Given the set clustering of the study designs, to evaluate the associations of greenness exposure with the occurrence of hypertension, the random-effects Cox proportional hazards regression models were performed. In this analysis, the 652 units was set as a random effects term in the models. We first explored the links between 0.1-unit increment in greenness and hypertension. Furthermore, due to the non-liner association between greenness exposure and hypertension (Figure S2 and S3). We categorized NDVI/EVI into three categories basing on tertile: first tertile (lowest and as reference, ≤P50), second tertile (P50-P75), and third tertile (highest, >P75). The crude model only included NDVI/ EVI (model 1). The model 2 was developed by further adjusting for age, gender, residence, geographical regions, pension, living arrangements, education attainment, marital status, smoking status at the present, drinking status at the present, exercising habit at the present, self-reported heart disease, self-reported diabetes, PM2.5, leisure activity, and BMI (model 2).
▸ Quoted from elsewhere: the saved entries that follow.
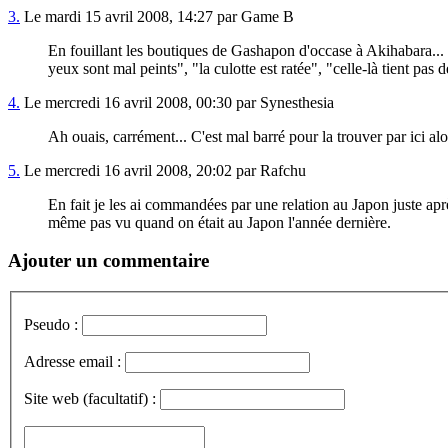
3.
Le mardi 15 avril 2008, 14:27 par Game B
En fouillant les boutiques de Gashapon d'occase à Akihabara... D
yeux sont mal peints", "la culotte est ratée", "celle-là tient pas
4.
Le mercredi 16 avril 2008, 00:30 par Synesthesia
Ah ouais, carrément... C'est mal barré pour la trouver par ici alo
5.
Le mercredi 16 avril 2008, 20:02 par Rafchu
En fait je les ai commandées par une relation au Japon juste aprè
même pas vu quand on était au Japon l'année dernière.
Ajouter un commentaire
Pseudo :
Adresse email :
Site web (facultatif) :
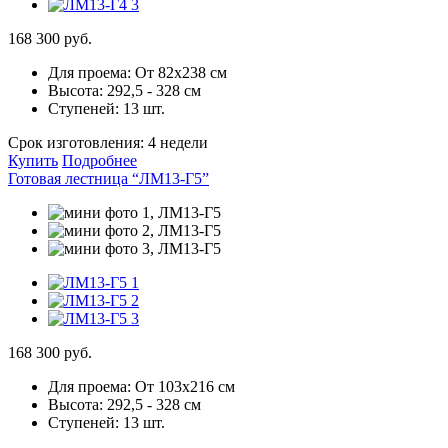
168 300 руб.
Для проема:
От 82х238 см
Высота:
292,5 - 328 см
Ступеней:
13 шт.
Срок изготовления:
4 недели
Купить
Подробнее
Готовая лестница “ЛМ13-Г5”
168 300 руб.
Для проема:
От 103х216 см
Высота:
292,5 - 328 см
Ступеней:
13 шт.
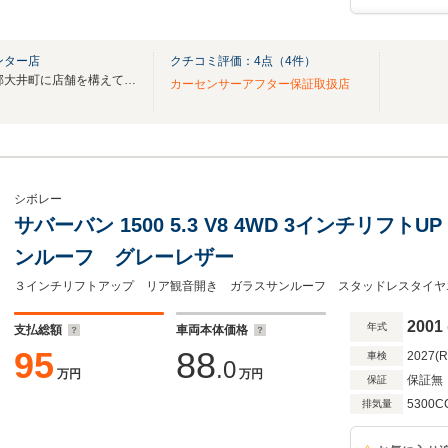
ンター店
クチコミ評価：
4
点（
4
件）
Ｐｒｅｚｉａｎｏ は、足柄上郡大井町に店舗を構えてる自動車の買取・販売店です。
カーセンサーアフター保証取扱店
シボレー
サバーバン 1500 5.3 V8 4WD 3インチリフ
ンルーフ グレーレザー
2001
年式
支払総額
車両本体価格
95
88
2027(
車検
.0
万円
万円
保証無
保証
5300C
排気量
We also built trend analysis between greenness exposure and hypertension risk by setting NDVI/EVI tertile as continuous variables in the models. For a robustness check, the EVI/ NDVI in 250 and 1000 m buffer was used to test the sensitivity of our results. In addition, we excluded the participants who were self-reported had diabetes/heart disease/dead during follow-up to verify the effects of residential greenness exposure and hypertension incidence (Table S4). Subgroup and interaction effects analysis were performed to identify vulnerable population affected by greenness exposure. The interaction effects of NDVI/ EVI and four variables on hypertension incidence by perform a cross-product term.
We conducted a one-mediator model to explore the mediation effects of each 0.1-unit increment in greenness exposure and hypertension incidence mediated by mediators (PM2.5, leisure activity, and BMI) based on the survival outcomes. The detailed theoretical foundation, R codes, and calculation principle were published in the study of Huang and Yang . In the model, the product of the two effects in the hazard ratio scale: TEHR = DEHR × IEHR, or equivalently, TElogHR = DElogHR + IElogHR. The mediation proportion was calculated as the natural log of indirect effect divided the total effect and expressed as a percentage .
Effect estimates are showed as hazard ratio (HR) and corresponding 95% confidence intervals (CIs). The map of China was derived from National Geomatics Center of China (http://www.ngcc.cn/ngcc/), the statistics map was generated by ArcGIS Geospatial Analyst module v10.6 (ESRI, Redlands, CA, USA). All of analysis were 2-sided level of significance was set at 0.05. All of analysis were performed using R studio (R 4.0.5, R Foundation for Statistical Computing, Vienna, Austria).